The President has always devoted inordinate attention to minor matters. He held four or five consultations this month on the case of Belgian-born Anne Brusselmans, a hero in the World War II Resistance, and personally supervised a successful effort to cut through the red tape that had denied her resident status in the U.S. Although he has been unwilling to grapple with the controversy over his new budget plan, he was so moved by the stories of the Amtrak train wreck that he asked that some of those cited for performing heroic deeds be brought down this week for a photo session.

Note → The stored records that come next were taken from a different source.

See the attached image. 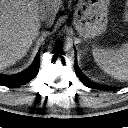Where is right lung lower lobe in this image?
<instances>
[{
	"label": "right lung lower lobe",
	"instance_id": "right-lung-lower-lobe-1",
	"mask_svg": "<svg viewBox=\"0 0 128 128\" xmlns=\"http://www.w3.org/2000/svg\"><path fill=\"white\" fill-rule=\"evenodd\" d=\"M39 56L40 52L37 53L32 65L24 72L15 76H5L0 74V85L5 86H17L22 85L32 80L39 71Z\"/></svg>",
	"mask_w": 128,
	"mask_h": 128
}]
</instances>
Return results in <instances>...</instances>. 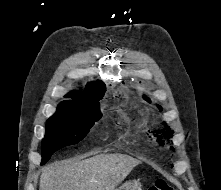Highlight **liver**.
I'll list each match as a JSON object with an SVG mask.
<instances>
[{
    "label": "liver",
    "instance_id": "1",
    "mask_svg": "<svg viewBox=\"0 0 221 190\" xmlns=\"http://www.w3.org/2000/svg\"><path fill=\"white\" fill-rule=\"evenodd\" d=\"M139 164L120 153L56 161L42 169L39 190H114Z\"/></svg>",
    "mask_w": 221,
    "mask_h": 190
}]
</instances>
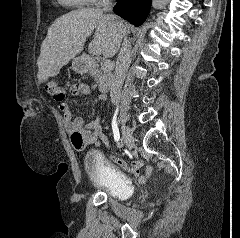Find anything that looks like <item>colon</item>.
<instances>
[{"mask_svg":"<svg viewBox=\"0 0 240 238\" xmlns=\"http://www.w3.org/2000/svg\"><path fill=\"white\" fill-rule=\"evenodd\" d=\"M45 90L50 96H52L58 102H62L64 100L65 89L63 86H60L56 82L51 81L46 83ZM83 141L84 136L81 133L76 132L72 135V142L76 146H81L83 144Z\"/></svg>","mask_w":240,"mask_h":238,"instance_id":"colon-1","label":"colon"}]
</instances>
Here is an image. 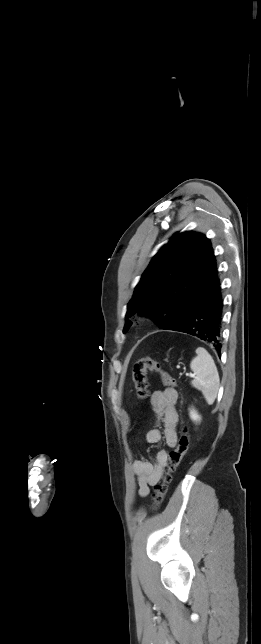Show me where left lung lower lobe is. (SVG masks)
Segmentation results:
<instances>
[{"mask_svg": "<svg viewBox=\"0 0 261 644\" xmlns=\"http://www.w3.org/2000/svg\"><path fill=\"white\" fill-rule=\"evenodd\" d=\"M223 296L219 276L211 287L166 330L184 332L212 345L220 355Z\"/></svg>", "mask_w": 261, "mask_h": 644, "instance_id": "0a47b994", "label": "left lung lower lobe"}]
</instances>
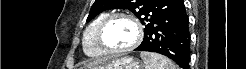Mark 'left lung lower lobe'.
I'll return each instance as SVG.
<instances>
[{
	"label": "left lung lower lobe",
	"mask_w": 246,
	"mask_h": 69,
	"mask_svg": "<svg viewBox=\"0 0 246 69\" xmlns=\"http://www.w3.org/2000/svg\"><path fill=\"white\" fill-rule=\"evenodd\" d=\"M185 5L178 0L166 14L144 30V40L135 50L160 53L189 69L190 34Z\"/></svg>",
	"instance_id": "1"
}]
</instances>
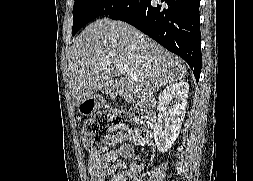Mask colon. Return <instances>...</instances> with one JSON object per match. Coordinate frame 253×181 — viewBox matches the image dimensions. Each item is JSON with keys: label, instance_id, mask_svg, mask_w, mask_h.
<instances>
[{"label": "colon", "instance_id": "colon-1", "mask_svg": "<svg viewBox=\"0 0 253 181\" xmlns=\"http://www.w3.org/2000/svg\"><path fill=\"white\" fill-rule=\"evenodd\" d=\"M129 136L139 143L147 139L143 125L130 119L122 111H109L95 115L82 128V138L91 153L105 151L120 138ZM115 181H137L134 174L128 173L115 178Z\"/></svg>", "mask_w": 253, "mask_h": 181}]
</instances>
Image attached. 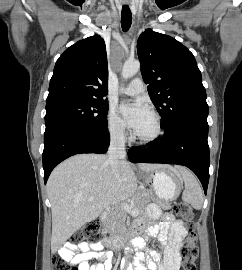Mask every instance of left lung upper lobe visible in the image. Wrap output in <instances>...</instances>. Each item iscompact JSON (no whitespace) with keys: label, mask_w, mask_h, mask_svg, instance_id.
Here are the masks:
<instances>
[{"label":"left lung upper lobe","mask_w":242,"mask_h":270,"mask_svg":"<svg viewBox=\"0 0 242 270\" xmlns=\"http://www.w3.org/2000/svg\"><path fill=\"white\" fill-rule=\"evenodd\" d=\"M144 82L167 130L187 118H207L206 90L193 54L174 38L145 30L137 42Z\"/></svg>","instance_id":"left-lung-upper-lobe-1"}]
</instances>
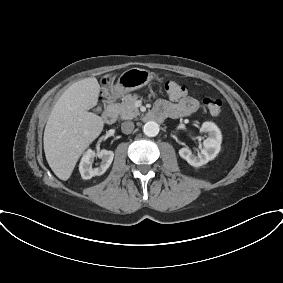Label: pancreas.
<instances>
[{
  "label": "pancreas",
  "mask_w": 283,
  "mask_h": 283,
  "mask_svg": "<svg viewBox=\"0 0 283 283\" xmlns=\"http://www.w3.org/2000/svg\"><path fill=\"white\" fill-rule=\"evenodd\" d=\"M137 99V95L128 94L123 97L121 103H116L112 107L120 115L121 119H133L140 114L138 108L135 106Z\"/></svg>",
  "instance_id": "obj_1"
}]
</instances>
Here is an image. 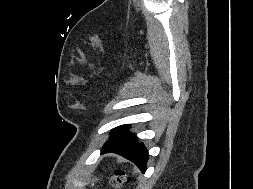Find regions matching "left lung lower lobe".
<instances>
[{"instance_id": "1", "label": "left lung lower lobe", "mask_w": 253, "mask_h": 189, "mask_svg": "<svg viewBox=\"0 0 253 189\" xmlns=\"http://www.w3.org/2000/svg\"><path fill=\"white\" fill-rule=\"evenodd\" d=\"M129 125H122L112 130L110 140L105 143L101 150L104 153H117L134 162L142 171H146L148 151L142 143H137L136 136L128 133Z\"/></svg>"}]
</instances>
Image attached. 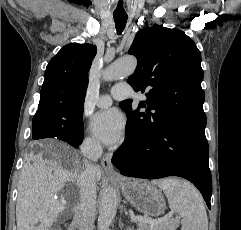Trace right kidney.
<instances>
[{
  "label": "right kidney",
  "instance_id": "right-kidney-1",
  "mask_svg": "<svg viewBox=\"0 0 241 230\" xmlns=\"http://www.w3.org/2000/svg\"><path fill=\"white\" fill-rule=\"evenodd\" d=\"M46 230H54V229H51V228H50V229H46Z\"/></svg>",
  "mask_w": 241,
  "mask_h": 230
}]
</instances>
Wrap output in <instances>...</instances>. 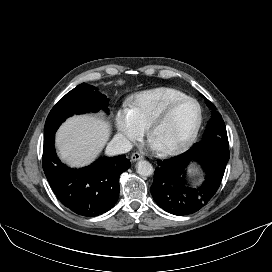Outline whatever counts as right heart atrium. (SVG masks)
Returning <instances> with one entry per match:
<instances>
[{"instance_id": "1", "label": "right heart atrium", "mask_w": 272, "mask_h": 272, "mask_svg": "<svg viewBox=\"0 0 272 272\" xmlns=\"http://www.w3.org/2000/svg\"><path fill=\"white\" fill-rule=\"evenodd\" d=\"M116 125L120 137L126 142L139 140L145 132V128L137 122L129 109L118 112Z\"/></svg>"}]
</instances>
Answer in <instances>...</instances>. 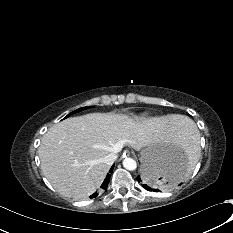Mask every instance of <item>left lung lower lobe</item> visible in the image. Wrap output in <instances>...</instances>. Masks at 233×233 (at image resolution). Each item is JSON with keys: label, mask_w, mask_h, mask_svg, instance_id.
I'll return each instance as SVG.
<instances>
[{"label": "left lung lower lobe", "mask_w": 233, "mask_h": 233, "mask_svg": "<svg viewBox=\"0 0 233 233\" xmlns=\"http://www.w3.org/2000/svg\"><path fill=\"white\" fill-rule=\"evenodd\" d=\"M181 176L180 159L169 157L152 161L137 181L148 191H159V188L168 187L179 182ZM155 180L154 182H152Z\"/></svg>", "instance_id": "left-lung-lower-lobe-1"}]
</instances>
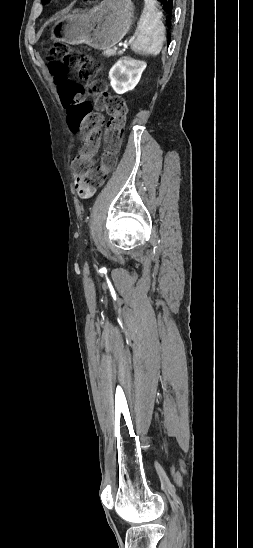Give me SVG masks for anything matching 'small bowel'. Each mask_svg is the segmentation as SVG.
<instances>
[{"label": "small bowel", "instance_id": "obj_1", "mask_svg": "<svg viewBox=\"0 0 253 548\" xmlns=\"http://www.w3.org/2000/svg\"><path fill=\"white\" fill-rule=\"evenodd\" d=\"M74 185L79 196L85 199L93 196L96 191V187L87 184L85 179L79 175L75 176Z\"/></svg>", "mask_w": 253, "mask_h": 548}]
</instances>
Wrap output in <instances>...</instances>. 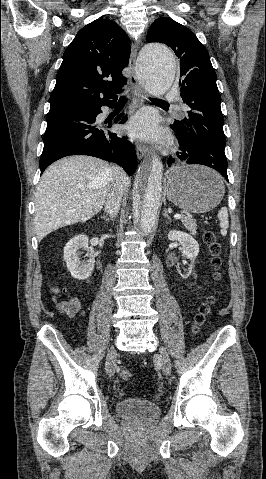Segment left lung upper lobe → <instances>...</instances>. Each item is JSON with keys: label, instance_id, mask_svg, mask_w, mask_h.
Wrapping results in <instances>:
<instances>
[{"label": "left lung upper lobe", "instance_id": "5c2ea615", "mask_svg": "<svg viewBox=\"0 0 266 479\" xmlns=\"http://www.w3.org/2000/svg\"><path fill=\"white\" fill-rule=\"evenodd\" d=\"M147 41L170 46L179 59L181 97L191 110L172 126L183 136L189 152L202 163L227 161L221 96L207 49L190 29L166 17L153 22Z\"/></svg>", "mask_w": 266, "mask_h": 479}]
</instances>
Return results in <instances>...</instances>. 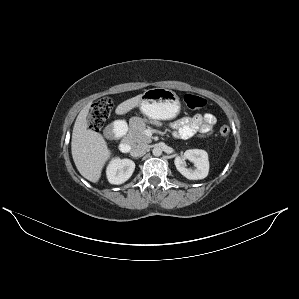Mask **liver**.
<instances>
[{
    "instance_id": "obj_1",
    "label": "liver",
    "mask_w": 299,
    "mask_h": 299,
    "mask_svg": "<svg viewBox=\"0 0 299 299\" xmlns=\"http://www.w3.org/2000/svg\"><path fill=\"white\" fill-rule=\"evenodd\" d=\"M142 94L130 98L116 108L117 114H125L137 107L141 101ZM90 103L78 114L71 141V151L74 163L80 174L91 182L100 179L102 169L111 156V151L103 136L88 129L87 116Z\"/></svg>"
}]
</instances>
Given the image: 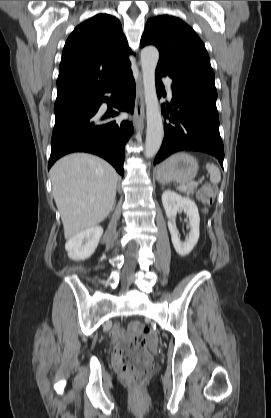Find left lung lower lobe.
<instances>
[{
	"mask_svg": "<svg viewBox=\"0 0 271 418\" xmlns=\"http://www.w3.org/2000/svg\"><path fill=\"white\" fill-rule=\"evenodd\" d=\"M167 74L156 69L157 93L164 89L160 80ZM173 98L170 107L164 108V139L154 165L169 155L182 150L201 151L218 158L223 167L224 147L219 133V117L216 108L217 92L205 87L177 81L172 83Z\"/></svg>",
	"mask_w": 271,
	"mask_h": 418,
	"instance_id": "1",
	"label": "left lung lower lobe"
}]
</instances>
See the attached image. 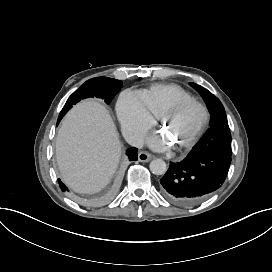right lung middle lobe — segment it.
Segmentation results:
<instances>
[{"instance_id": "obj_1", "label": "right lung middle lobe", "mask_w": 272, "mask_h": 272, "mask_svg": "<svg viewBox=\"0 0 272 272\" xmlns=\"http://www.w3.org/2000/svg\"><path fill=\"white\" fill-rule=\"evenodd\" d=\"M122 86V81L108 77H96L89 79L83 83L67 100L63 109L60 112L58 120L71 109L72 105L79 102L81 99L88 97H97L105 100L107 104L111 102L114 96L118 93Z\"/></svg>"}]
</instances>
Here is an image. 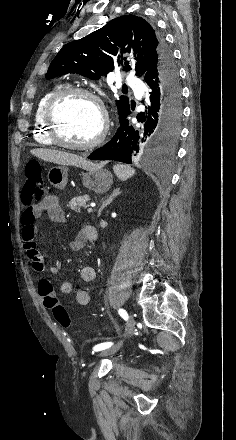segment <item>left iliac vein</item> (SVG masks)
<instances>
[{
  "mask_svg": "<svg viewBox=\"0 0 236 440\" xmlns=\"http://www.w3.org/2000/svg\"><path fill=\"white\" fill-rule=\"evenodd\" d=\"M134 325H135L134 318H133V316L130 314V315L128 316L127 335H130V334L133 332ZM121 345H122V344H118V345H116V346H114V347H112V348H110V349H107V350H105V351H102L99 355H100V356H105V355H107V354L114 353V352H116L117 350L120 349Z\"/></svg>",
  "mask_w": 236,
  "mask_h": 440,
  "instance_id": "obj_1",
  "label": "left iliac vein"
}]
</instances>
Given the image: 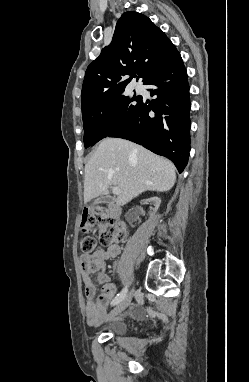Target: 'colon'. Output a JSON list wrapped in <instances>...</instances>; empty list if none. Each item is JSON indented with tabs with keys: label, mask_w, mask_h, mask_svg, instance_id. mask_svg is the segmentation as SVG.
Here are the masks:
<instances>
[{
	"label": "colon",
	"mask_w": 249,
	"mask_h": 382,
	"mask_svg": "<svg viewBox=\"0 0 249 382\" xmlns=\"http://www.w3.org/2000/svg\"><path fill=\"white\" fill-rule=\"evenodd\" d=\"M101 227L100 243L111 245L124 240V225L117 221L116 217L108 213L101 207L84 209L81 215V229L91 230L96 224ZM96 246V240L91 236H86L81 241V248L84 252H92Z\"/></svg>",
	"instance_id": "obj_1"
}]
</instances>
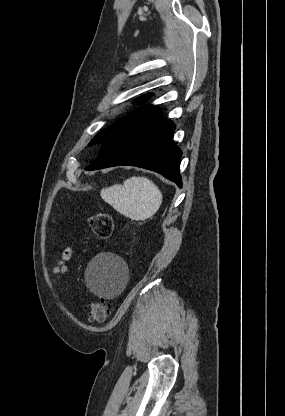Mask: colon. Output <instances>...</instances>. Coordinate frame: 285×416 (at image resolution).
<instances>
[{
  "label": "colon",
  "instance_id": "5ec220e1",
  "mask_svg": "<svg viewBox=\"0 0 285 416\" xmlns=\"http://www.w3.org/2000/svg\"><path fill=\"white\" fill-rule=\"evenodd\" d=\"M89 226L99 239H108L113 233V219L108 213H96L89 218ZM90 317L93 321L103 323L111 314V306L104 299L93 300L90 305Z\"/></svg>",
  "mask_w": 285,
  "mask_h": 416
}]
</instances>
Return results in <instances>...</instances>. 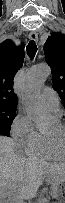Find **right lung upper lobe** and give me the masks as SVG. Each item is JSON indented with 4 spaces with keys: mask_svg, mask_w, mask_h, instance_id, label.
Segmentation results:
<instances>
[{
    "mask_svg": "<svg viewBox=\"0 0 65 203\" xmlns=\"http://www.w3.org/2000/svg\"><path fill=\"white\" fill-rule=\"evenodd\" d=\"M23 61L24 46H16L11 40H5L0 44V103L17 105L12 81Z\"/></svg>",
    "mask_w": 65,
    "mask_h": 203,
    "instance_id": "right-lung-upper-lobe-1",
    "label": "right lung upper lobe"
}]
</instances>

Important affairs of state, however, do not always get the same concentration. At a meeting in December, House Republican Leader Robert Michel pressed the President to support a plan to insure the elderly and disabled against the costs of catastrophic illness. Reagan responded by saying that he liked the idea of such a plan for "those over 65," then drifted into an oft-
repeated anecdote about a welfare family living in a midtown New York City hotel at high cost to taxpayers. Even after some participants tried to steer him back to health insurance, the President repeated the totally unrelated anecdote. At a domestic-policy-council meeting on the health-insurance issue, Reagan read a letter from a 17-year-old California girl who has since died of cancer, even though it had no relevance to the plan for the elderly.
Some aides, in his defense, argue that Reagan was resorting to an old trick of gently turning aside unwelcome advice by telling stories, relevant or not. "It's very typical of him to deflect what he doesn't want to hear," says an intimate. But even if that is so, Reagan was still ducking the issue. Having initially embraced the concept of catastrophic health insurance, the President has avoided deciding an argument among his aides as to what type of plan to propose.
He has been similarly unwilling to flesh out any of the other nebulous proposals he will unveil in the State of the Union speech next week. During one Cabinet meeting in December, Secretary of Education William Bennett listened as bland proposals were presented and then, hoping to spur discussion about the next step in the Reagan revolution, pronounced the prospective agenda "boring, boring, boring." The President just listened politely, and nothing new emerged. Partly it is a matter of selective engagement: Reagan enjoyed meeting last November with a group of futurists who discussed their vision of the 21st century, but he does not seem bothered by not having had a director of policy planning since last September.
During his first term, Reagan was occasionally pushed into greater involvement with his policies. Aides such as Edwin Meese, James Baker, Michael Deaver and William Clark would argue issues in his presence. The disputes forced Reagan to focus and drew him toward decisions. But in two years as chief of staff, Donald Regan has kept most of such controversy away from the President. Regan generally mediates the battles and presents the President with sanitized position papers that give little hint of the cacophony outside. Says one alumnus of the White House staff: "Regan sits through two-hour meetings, then gives the President a two-minute synopsis. Reagan does best when he is challenged. Regan has taken away the challenge."
It would be unfair, however, to put all the blame on Regan for increasing the President's detachment. The system has prevailed because Reagan likes it. "He is very comfortable the way it is," says a friend. "If he needed more, I think he'd ask for it."